Even more disturbing to some observers, but a miracle solution to marketers, is the science of group or collaborative filtering, known as GF. If you’ve ever had Amazon.com recommend a book or CD you might like with astonishing accuracy, based on your previous purchases, you’ve experienced GF, a digital software created with a hidden purpose: to read your mind and sell you things. It empowers companies to manipulate our tastes and behavior with such precision that they can directly influence our behavior. But is it truly manipulation or advancements toward the art of marketing?
The horrors that Orwell imagined were grounded in the fear that technology could invade our behavior to the point where we have no privacy or freewill left. For most people, the suggestion that marketers of the foreseeable future will be able to break our will to the extent that we become machines of mass consumption is ridiculous. Yet objective watchdogs explain that consumer behavior is becoming less of a choice and more of an engineered new form of reality from which is there is no escape.
Scott Jordan, Founder and CEO of SCOTTEVEST, is a technologist who brought one of the most obvious and coolly advantageous new technologies to the market several years ago with the patented creation of Technology Enabled Clothing. TEC system provides the ultimate “gear management solution” for today’s mobile lifestyle. Yet at the same time, Johnson often senses that in a way, technology has enslaved him. “The thing I find troubling and many people find troubling,” he says, “is the addiction that I and others have to this notion of constant communication, constant touch. I’ve gone through a period where I slept with my Blackberry in the bed. If I get up at two in the morning to go to the bathroom, for some reason I find it necessary to see whether anyone has e-mailed me. There are a lot of people like me in this regard.”

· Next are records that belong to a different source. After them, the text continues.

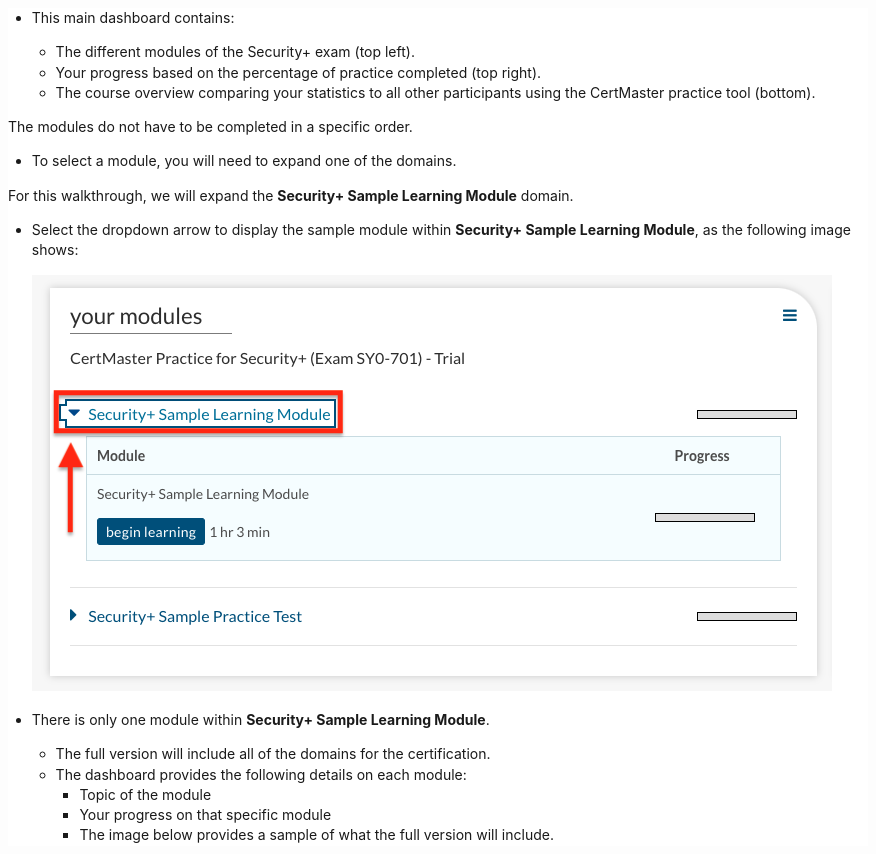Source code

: - This main dashboard contains:

  - The different modules of the Security+ exam (top left).
  - Your progress based on the percentage of practice completed (top right). 
  - The course overview comparing your statistics to all other participants using the CertMaster practice tool (bottom).
  
The modules do not have to be completed in a specific order.
  - To select a module, you will need to expand one of the domains.

  
For this walkthrough, we will expand the **Security+ Sample Learning Module** domain.
  - Select the dropdown arrow to display the sample module within **Security+ Sample Learning Module**, as the following image shows:
 
    ![A screenshot highlights the domain dropdown.](Images/comptia2b.png)


- There is only one module within **Security+ Sample Learning Module**.
  - The full version will include all of the domains for the certification.
  - The dashboard provides the following details on each module:
    - Topic of the module
    - Your progress on that specific module
    - The image below provides a sample of what the full version will include.



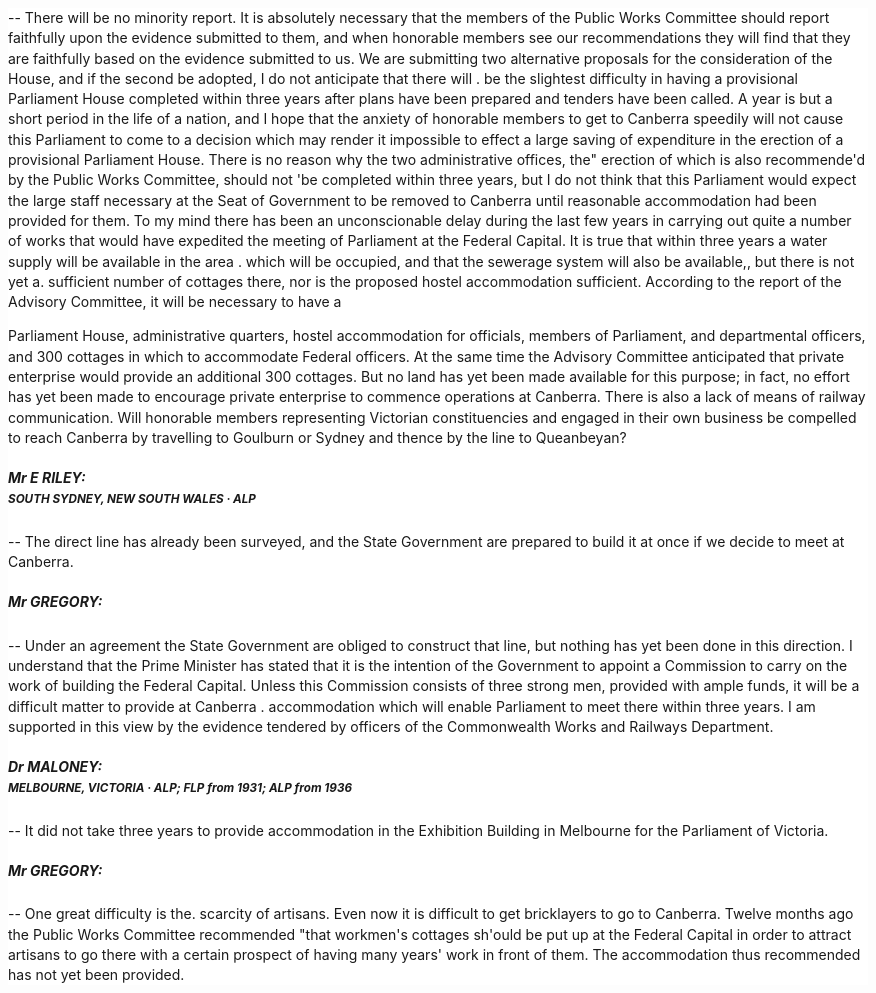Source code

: -- There will be no minority report. It is absolutely necessary that the members of the Public Works Committee should report faithfully upon the evidence submitted to them, and when honorable members see our recommendations they will find that they are faithfully based on the evidence submitted to us. We are submitting two alternative proposals for the consideration of the House, and if the second be adopted, I do not anticipate that there will . be the slightest difficulty in having a provisional Parliament House completed within three years after plans have been prepared and tenders have been called. A year is but a short period in the life of a nation, and I hope that the anxiety of honorable members to get to Canberra speedily will not cause this Parliament to come to a decision which may render it impossible to effect a large saving of expenditure in the erection of a provisional Parliament House. There is no reason why the two administrative offices, the" erection of which is also recommende'd by the Public Works Committee, should not 'be completed within three years, but I do not think that this Parliament would expect the large staff necessary at the Seat of Government to be removed to Canberra until reasonable accommodation had been provided for them. To my mind there has been an unconscionable delay during the last few years in carrying out quite a number of works that would have expedited the meeting of Parliament at the Federal Capital. It is true that within three years a water supply will be available in the area . which will be occupied, and that the sewerage system will also be available,, but there is not yet a. sufficient number of cottages there, nor is the proposed hostel accommodation sufficient. According to the report of the Advisory Committee, it will be necessary to have a 

Parliament House, administrative quarters, hostel accommodation for officials, members of Parliament, and departmental officers, and 300 cottages in which to accommodate Federal officers. At the same time the Advisory Committee anticipated that private enterprise would provide an additional 300 cottages. But no land has yet been made available for this purpose; in fact, no effort has yet been made to encourage private enterprise to commence operations at Canberra. There is also a lack of means of railway communication. Will honorable members representing Victorian constituencies and engaged in their own business be compelled to reach Canberra by travelling to Goulburn or Sydney and thence by the line to Queanbeyan? 

##### Mr E RILEY:<br><small class="text-muted">SOUTH SYDNEY, NEW SOUTH WALES &middot; ALP</small>

-- The direct line has already been surveyed, and the State Government are prepared to build it at once if we decide to meet at Canberra. 

##### Mr GREGORY:

-- Under an agreement the State Government are obliged to construct that line, but nothing has yet been done in this direction. I understand that the Prime Minister has stated that it is the intention of the Government to appoint a Commission to carry on the work of building the Federal Capital. Unless this Commission consists of three strong men, provided with ample funds, it will be a difficult matter to provide at Canberra . accommodation which will enable Parliament to meet there within three years. I am supported in this view by the evidence tendered by officers of the Commonwealth Works and Railways Department. 

##### Dr MALONEY:<br><small class="text-muted">MELBOURNE, VICTORIA &middot; ALP; FLP from 1931; ALP from 1936</small>

-- It did not take three years to provide accommodation in the Exhibition Building in Melbourne for the Parliament of Victoria. 

##### Mr GREGORY:

-- One great difficulty is the. scarcity of artisans. Even now it is difficult to get bricklayers to go to Canberra. Twelve months ago the Public Works Committee recommended "that workmen's cottages sh'ould be put up at the Federal Capital in order to attract artisans to go there with a certain prospect of having many years' work in front of them. The accommodation thus recommended has not yet been provided.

As a result, he thinks government should be more vigilant in an assessment of how technology is affecting humanity, even with the most casual applications. “Once we had cars, people said we needed speed limits, we needed safety belts,” he says. “Why wouldn’t the same sort of safety features be discussed by governments, as well as these new issues of technology, to ensure that these things are being used properly? What I find most interesting is that the things that scare me about technology are the same things that excite me. So, how do you make the distinction?”
Vincent Lyons, President of the Machinery & Technology Group at bedding manufacturer Leggett & Platt, says he has a clear, simple answer to that question. “I would draw the line where we are no longer in control of the technology,” Lyons says. While he would not allow a biochip to be implanted in his body, download the memory of a dying wife into a robot or live to be 150 years old, he can claim the unique distinction of being on a technological frontier of considerable interest to most human beings: sleep. At the Consumer Electronics Show in Las Vegas in January, Leggett & Platt introduced the Starry Night Sleep Technology Bed, selling for between $20,000 and $50,000. Integrating diagnostic and entertainment technologies, the bed is the first to offer anti-snoring technology, dual programmable temperature controls for its two sides, Internet connectivity, and an iPod docking station. Lyons says Starry Night is an example of how technology can—and should—be pushed to its limits for the common good. “There is nothing,” he says, “more important to the quality of life than the quality of your sleep.”